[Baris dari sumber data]
________________________

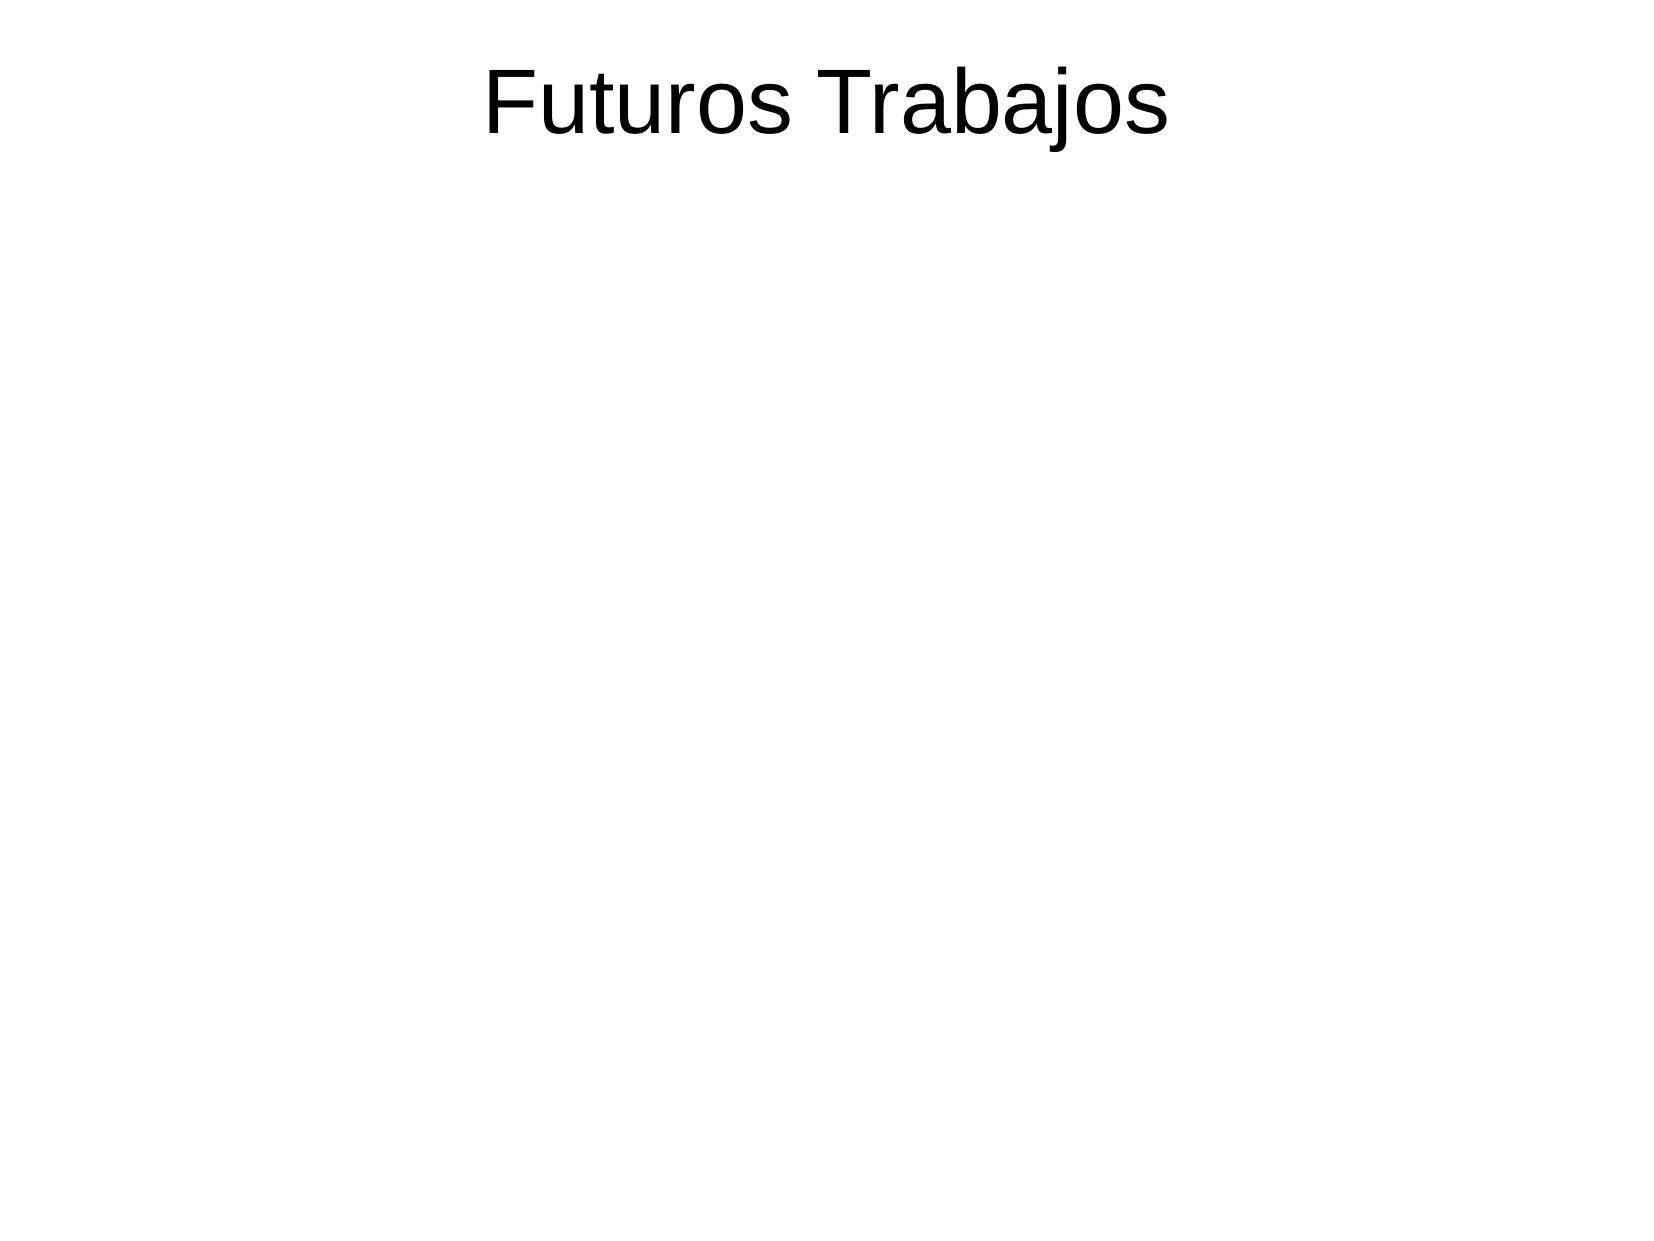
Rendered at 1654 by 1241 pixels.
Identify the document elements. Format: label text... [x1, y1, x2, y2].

title Futuros Trabajos [82, 49, 1571, 257]
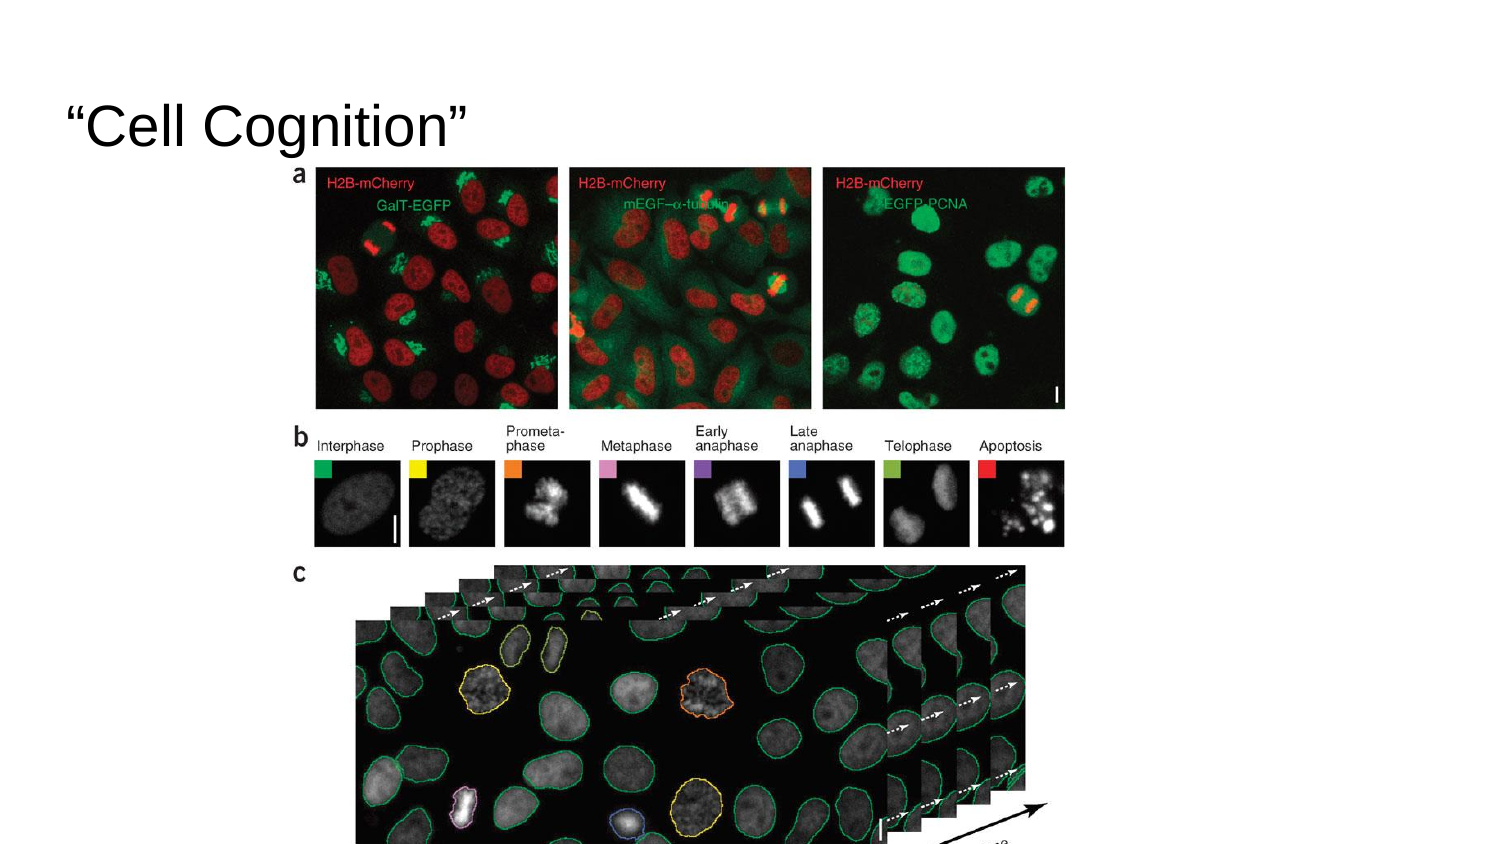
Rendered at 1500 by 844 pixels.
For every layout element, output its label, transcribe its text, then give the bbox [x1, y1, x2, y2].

picture [291, 167, 1066, 844]
title “Cell Cognition” [51, 72, 1449, 167]
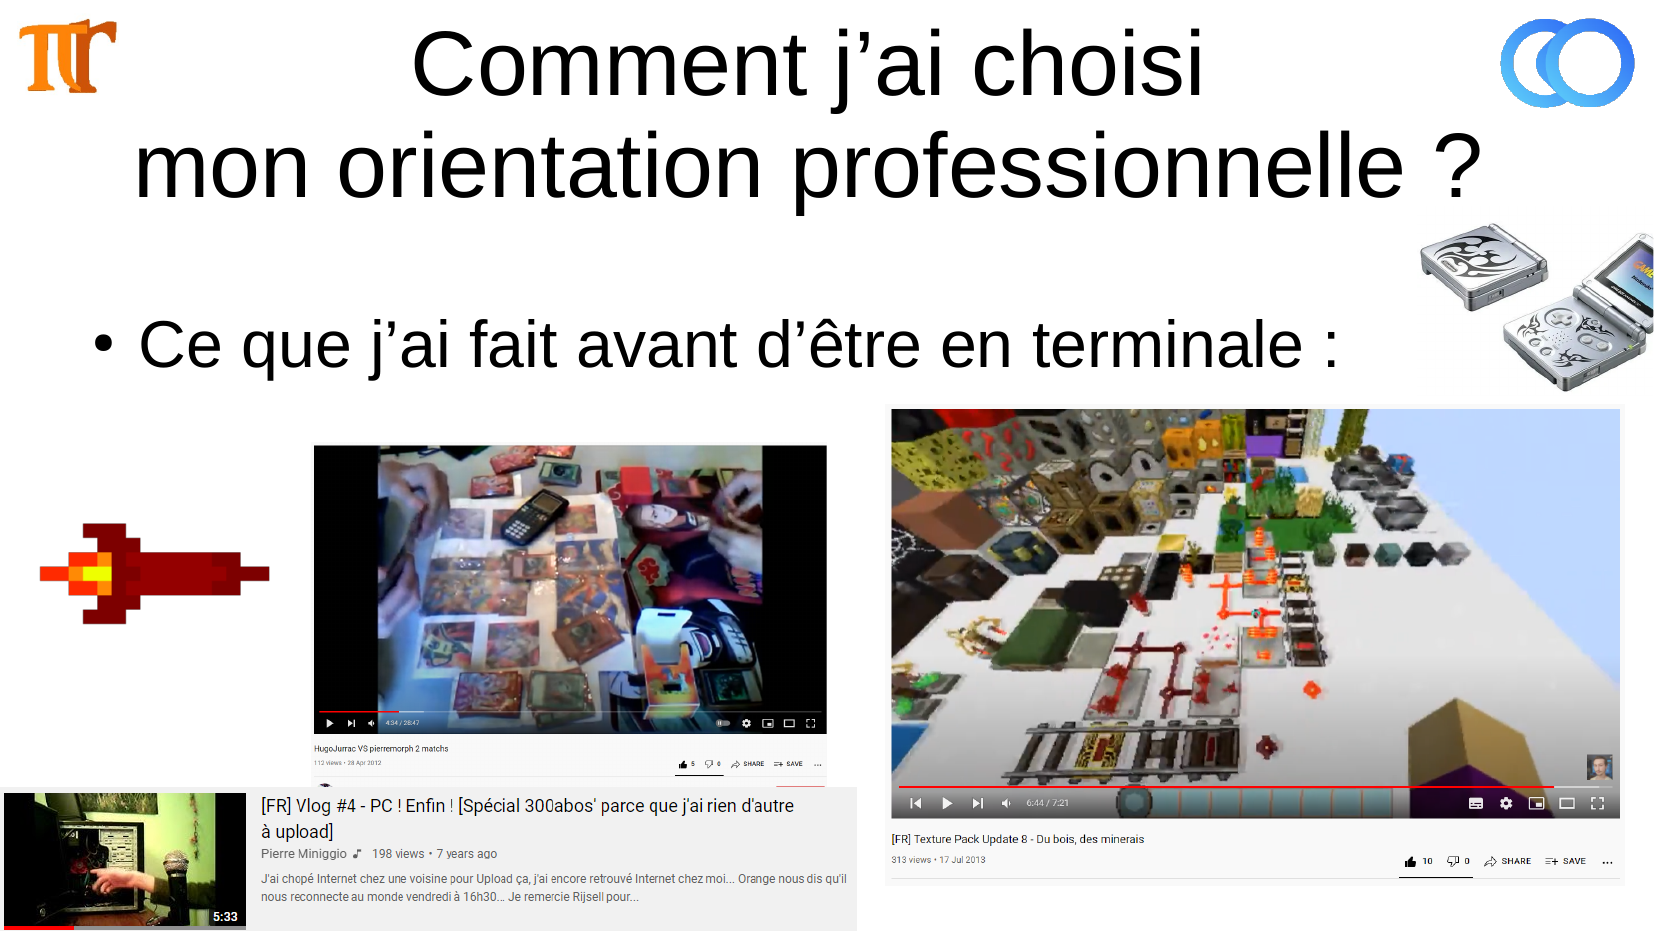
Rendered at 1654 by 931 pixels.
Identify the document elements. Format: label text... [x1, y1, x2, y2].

title Comment j’ai choisi mon orientation professionnelle ? [64, 12, 1554, 218]
picture [17, 5, 119, 107]
list Ce que j’ai fait avant d’être en terminale : [82, 217, 1417, 384]
picture [0, 409, 857, 931]
picture [1450, 0, 1654, 142]
picture [1417, 206, 1654, 397]
picture [885, 404, 1625, 886]
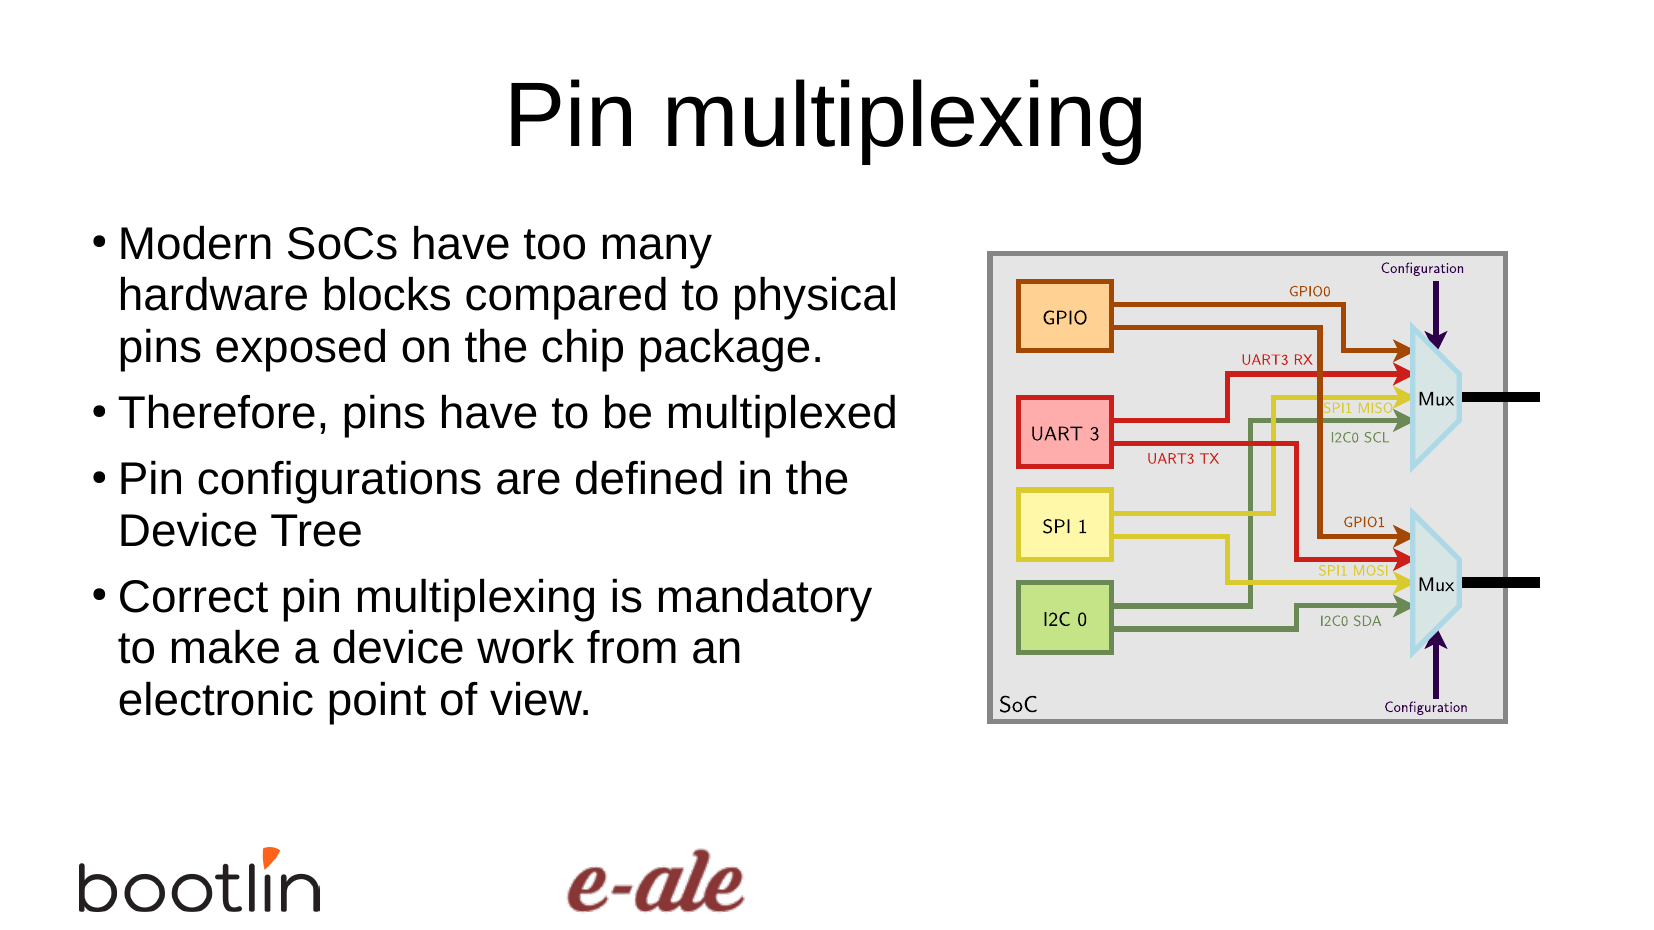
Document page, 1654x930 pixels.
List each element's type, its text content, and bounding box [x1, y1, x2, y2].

text_box [990, 253, 1506, 722]
list Modern SoCs have too many hardware blocks compared to physical pins exposed on the chip package. Therefore, pins have to be multiplexed Pin configurations are defined in the Device Tree Correct pin multiplexing is mandatory to make a device work from an electronic point of view. [82, 217, 915, 810]
picture [565, 847, 748, 915]
title Pin multiplexing [82, 36, 1571, 193]
picture [79, 847, 320, 912]
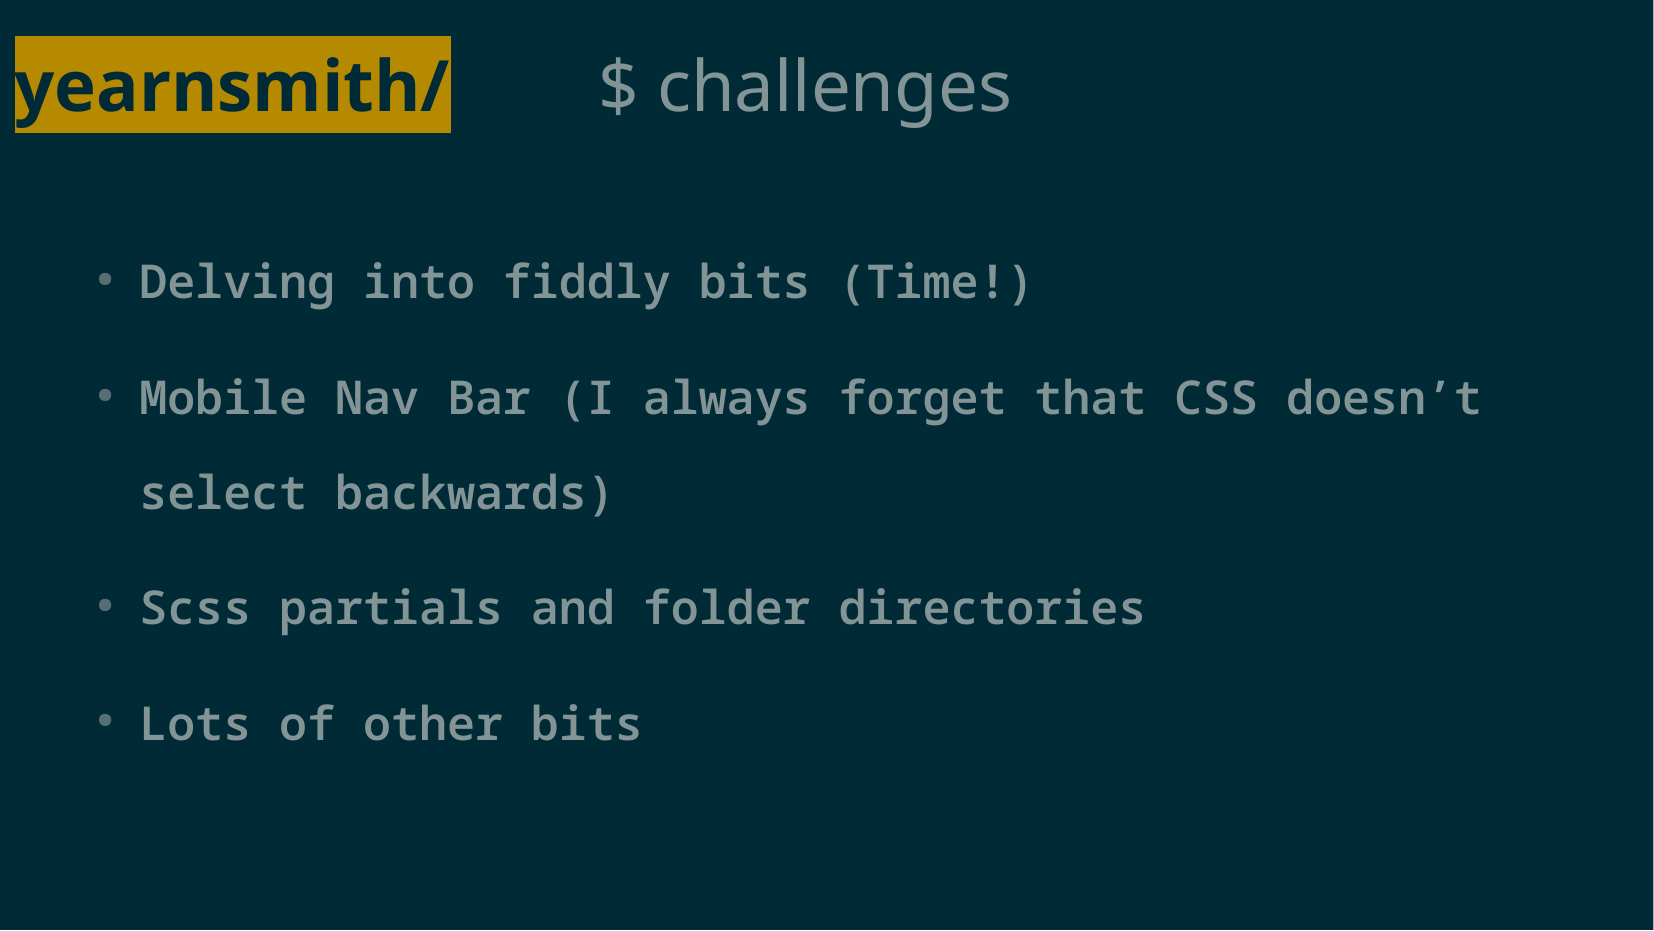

________________________

## Petunjuk Tugas
Tuliskan ulang tanpa perubahan bagian di atas yang diawali baris berisi "Rendered at 1500 by 844 pixels." dan diakhiri baris berisi "72, 1449, 167]". Kedua baris ujung itu ikut ditulis.

## Jawaban Soal
Rendered at 1500 by 844 pixels.
For every layout element, output its label, transcribe its text, then give the bbox [x1, y1, x2, y2].

picture [291, 167, 1066, 844]
title “Cell Cognition” [51, 72, 1449, 167]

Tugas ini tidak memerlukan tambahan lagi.